Le 17 septembre, un tournant majeur s’opère : Jerry Greenfield annonce son départ de l’entreprise. Dans une lettre relayée par Ben Cohen sur X, il explique que défendre “les valeurs de justice, d’équité et notre humanité commune n’a jamais été aussi important”, déplorant que Ben & Jerry’s ait été “réduit au silence”, mis de côté par peur de froisser les puissants.

La critique vise non seulement Unilever, maison-mère de la marque, mais aussi l’administration Trump. Greenfield insiste : ”Il est facile de s’exprimer quand rien n’est en jeu. Le véritable test des valeurs, c’est lorsque les temps sont difficiles et qu’on a quelque chose à perdre.”

Pour lui, Ben & Jerry’s a toujours représenté davantage que des pots de glace colorés : un outil militant, porteur d’un message d’amour, d’équité et de justice, une invitation à se battre pour un monde meilleur.

capture d'écran de la lettre de Ben Cohen publiée sur X au nom de Jerry Greenfield, cofondateur de Ben&Jerry's

Ce que nous enseigne le cas Ben&Jerry’s sur la culture d’entreprise

Ben & Jerry’s illustre un cas extrême mais riche d’enseignements :

👉 La culture d’entreprise n’est pas un simple outil marketing : c’est une force vive qui peut unir ou diviser.

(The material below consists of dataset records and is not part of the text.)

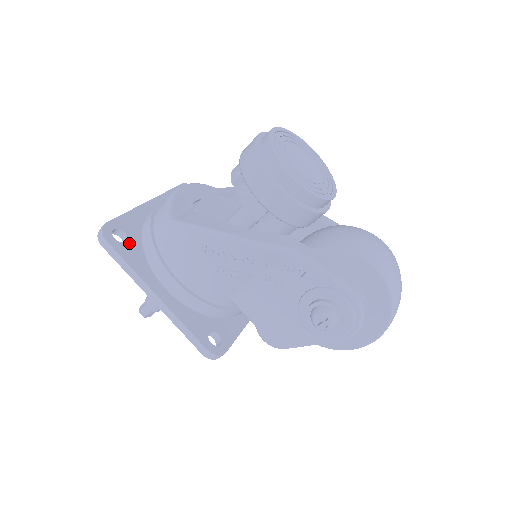
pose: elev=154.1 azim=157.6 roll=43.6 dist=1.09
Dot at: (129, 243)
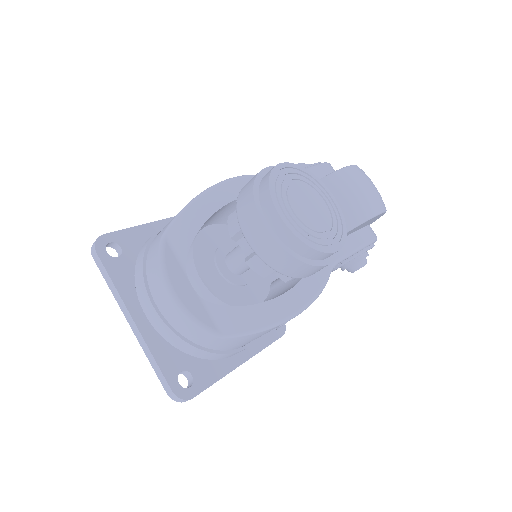
Dot at: (193, 372)
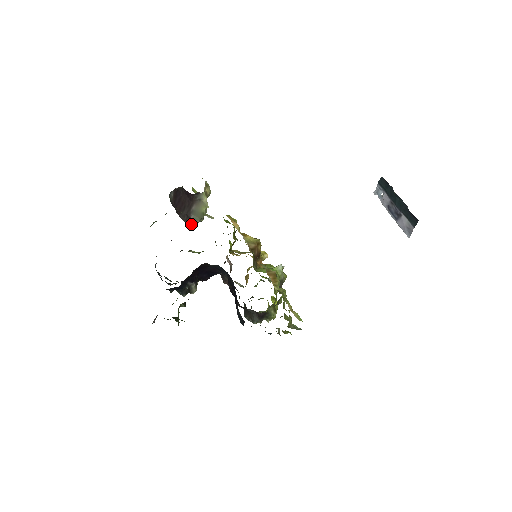
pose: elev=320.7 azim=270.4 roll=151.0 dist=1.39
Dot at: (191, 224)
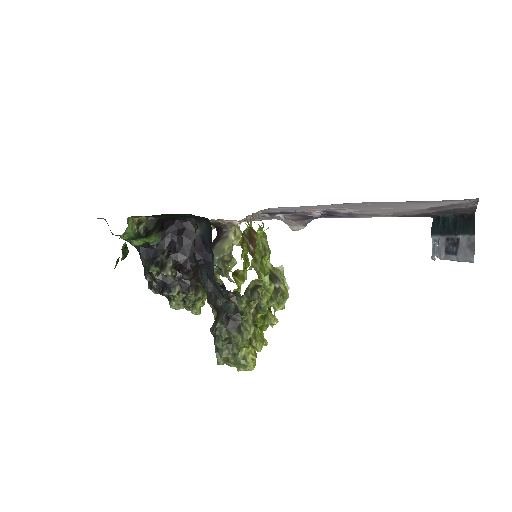
Dot at: occluded
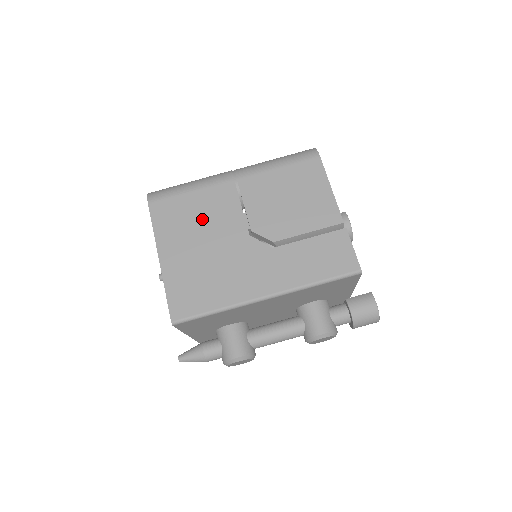
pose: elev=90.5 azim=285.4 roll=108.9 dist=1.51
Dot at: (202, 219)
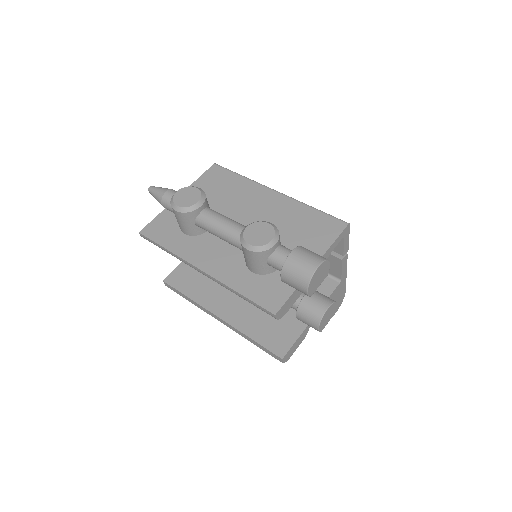
Dot at: occluded
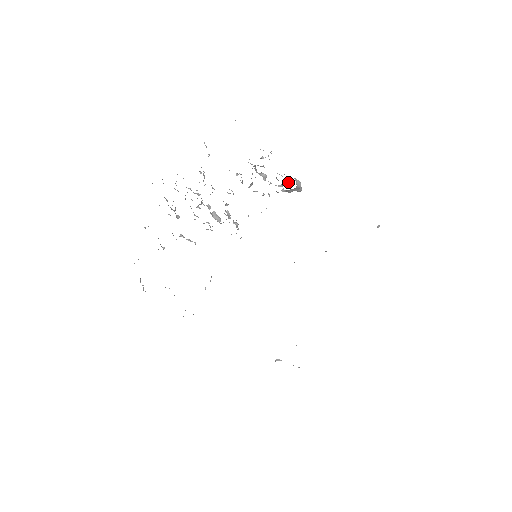
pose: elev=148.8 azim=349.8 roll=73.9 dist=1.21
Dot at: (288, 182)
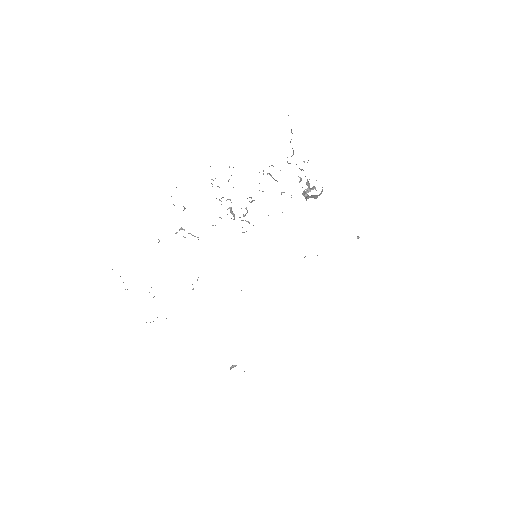
Dot at: occluded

Chez Ben & Jerry’s, l’ADN militant – longtemps moteur d’engagement et de fierté – se retrouve aujourd’hui en tension avec les réalités d’un grand groupe comme Unilever.

👉 Quand les dirigeants ne partagent plus la vision, la cohérence s’effrite : la culture d’entreprise doit être incarnée jusqu’au sommet par des dirigeants qui en sont intimement convaincus.

👉 La marque employeur doit être cohérente aussi bien en interne qu’en externe : au risque de fragiliser la confiance des salariés.

👉 La culture d’entreprise n’est pas figée : elle est sans cesse négociée, réinterprétée, parfois dénaturée. Si elle peut constituer un formidable levier de différenciation et d’engagement, elle reste fragile face aux impératifs économiques et aux rapports de force actionnariaux.

👉 L’engagement d’entreprise n’est pas neutre. Pour rester crédible en interne comme en externe, il faut définir très clairement jusqu’où l’on peut aller, comment protéger cette mission, et surtout comment aligner tous les niveaux de gouvernance. Sinon, la culture devient une source de fractures plutôt qu’un levier d’attractivité.